DATA TO USE START
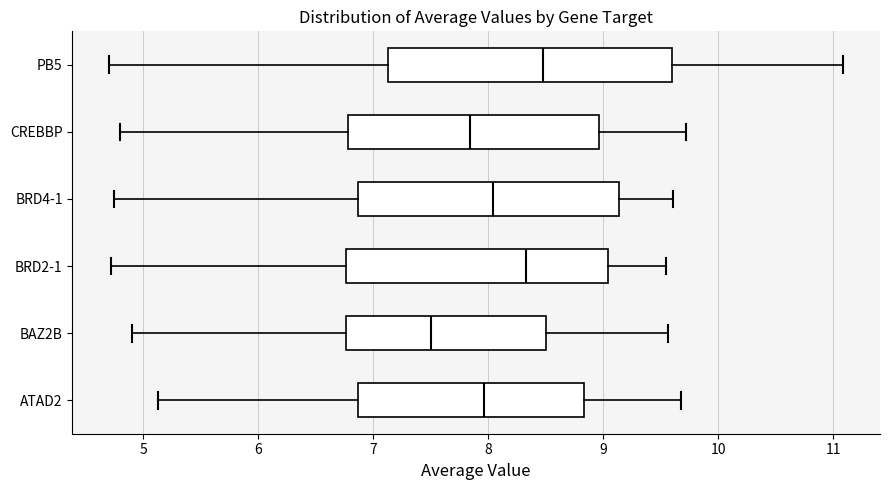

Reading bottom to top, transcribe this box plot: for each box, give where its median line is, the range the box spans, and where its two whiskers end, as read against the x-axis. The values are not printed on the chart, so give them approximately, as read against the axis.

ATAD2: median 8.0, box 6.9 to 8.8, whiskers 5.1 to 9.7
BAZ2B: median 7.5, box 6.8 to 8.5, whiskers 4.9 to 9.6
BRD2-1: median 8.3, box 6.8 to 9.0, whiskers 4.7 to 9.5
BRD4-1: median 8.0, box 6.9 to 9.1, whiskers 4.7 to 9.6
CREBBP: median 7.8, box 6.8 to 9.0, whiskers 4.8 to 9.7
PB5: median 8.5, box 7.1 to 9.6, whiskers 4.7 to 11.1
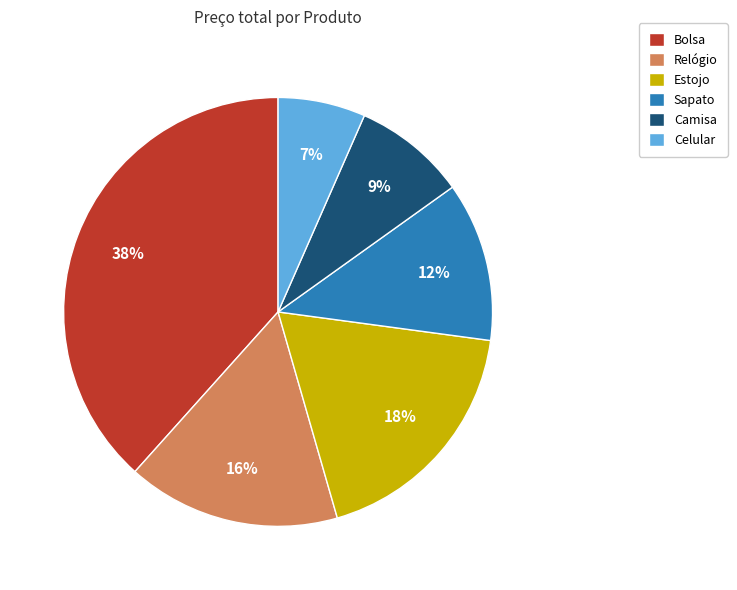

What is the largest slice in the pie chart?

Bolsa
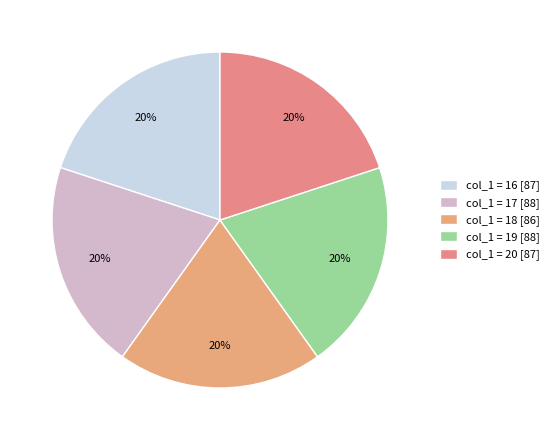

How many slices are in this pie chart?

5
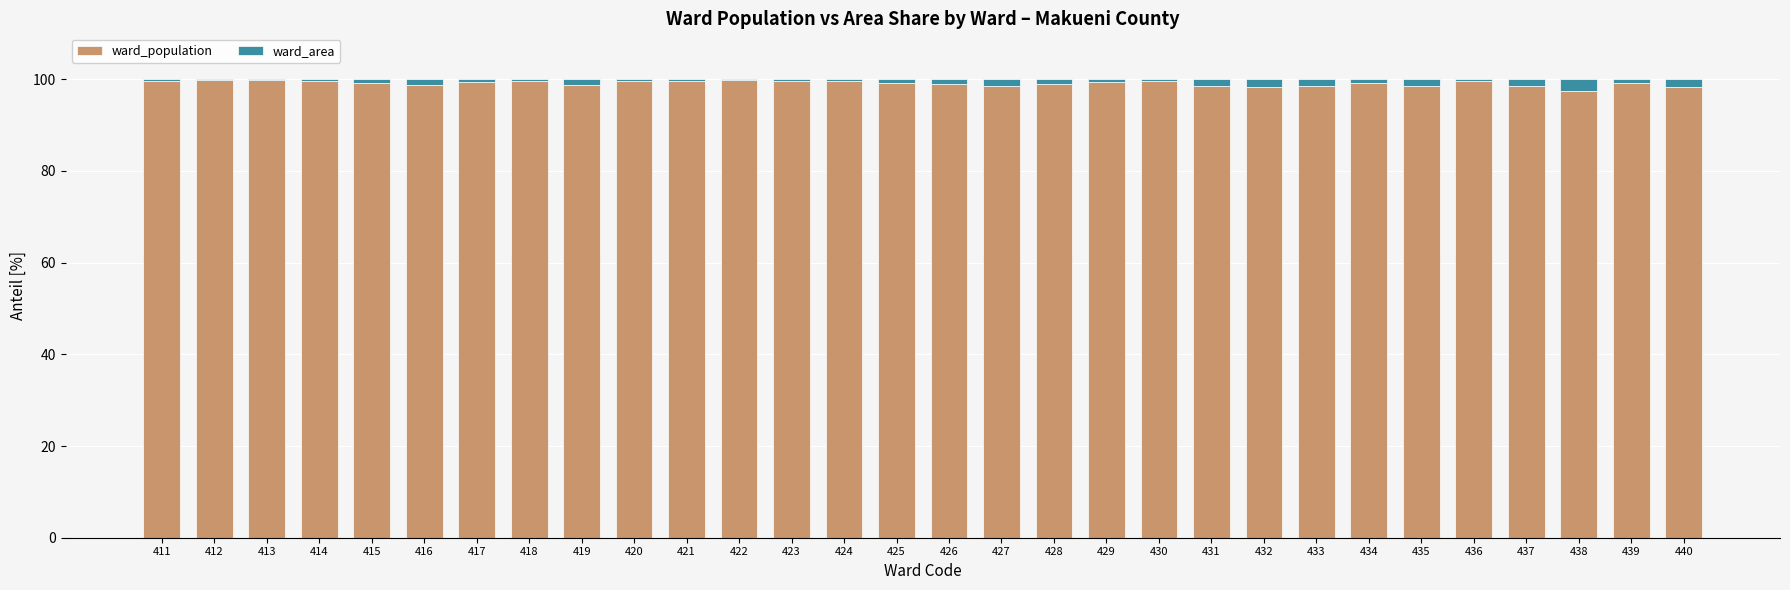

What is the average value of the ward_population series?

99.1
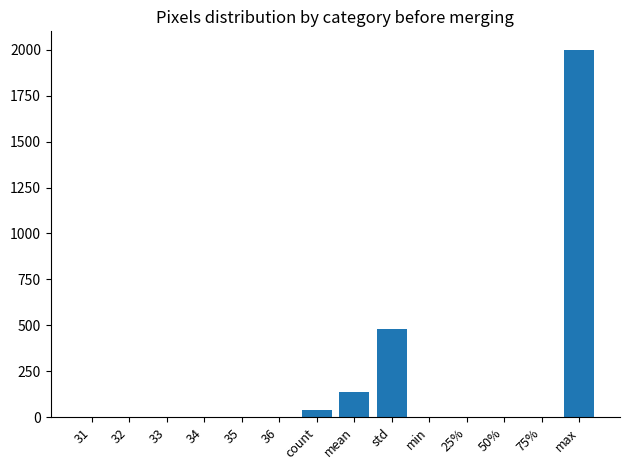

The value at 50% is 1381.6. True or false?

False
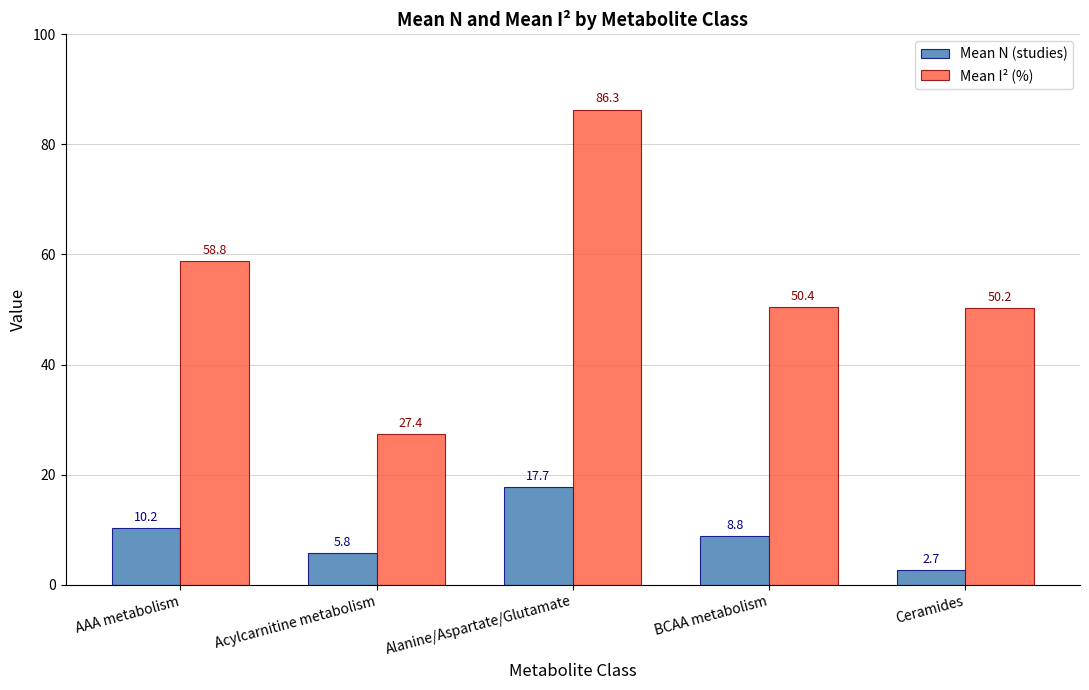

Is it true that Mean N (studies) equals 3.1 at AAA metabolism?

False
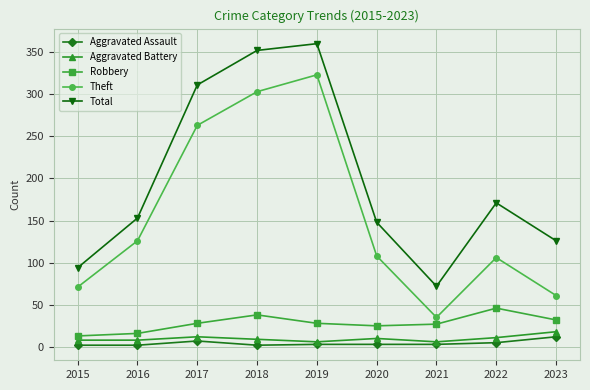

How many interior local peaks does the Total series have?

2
DATA TO USE END
--- TASK TO COMPLETE ---
Copy out all of the entries above word for word, leaving out the pictures.

--- TASK SOLUTION ---
Reading bottom to top, transcribe this box plot: for each box, give where its median line is, the range the box spans, and where its two whiskers end, as read against the x-axis. The values are not printed on the chart, so give them approximately, as read against the axis.

ATAD2: median 8.0, box 6.9 to 8.8, whiskers 5.1 to 9.7
BAZ2B: median 7.5, box 6.8 to 8.5, whiskers 4.9 to 9.6
BRD2-1: median 8.3, box 6.8 to 9.0, whiskers 4.7 to 9.5
BRD4-1: median 8.0, box 6.9 to 9.1, whiskers 4.7 to 9.6
CREBBP: median 7.8, box 6.8 to 9.0, whiskers 4.8 to 9.7
PB5: median 8.5, box 7.1 to 9.6, whiskers 4.7 to 11.1

What is the largest slice in the pie chart?

Bolsa

How many slices are in this pie chart?

5

What is the average value of the ward_population series?

99.1

The value at 50% is 1381.6. True or false?

False

Is it true that Mean N (studies) equals 3.1 at AAA metabolism?

False

How many interior local peaks does the Total series have?

2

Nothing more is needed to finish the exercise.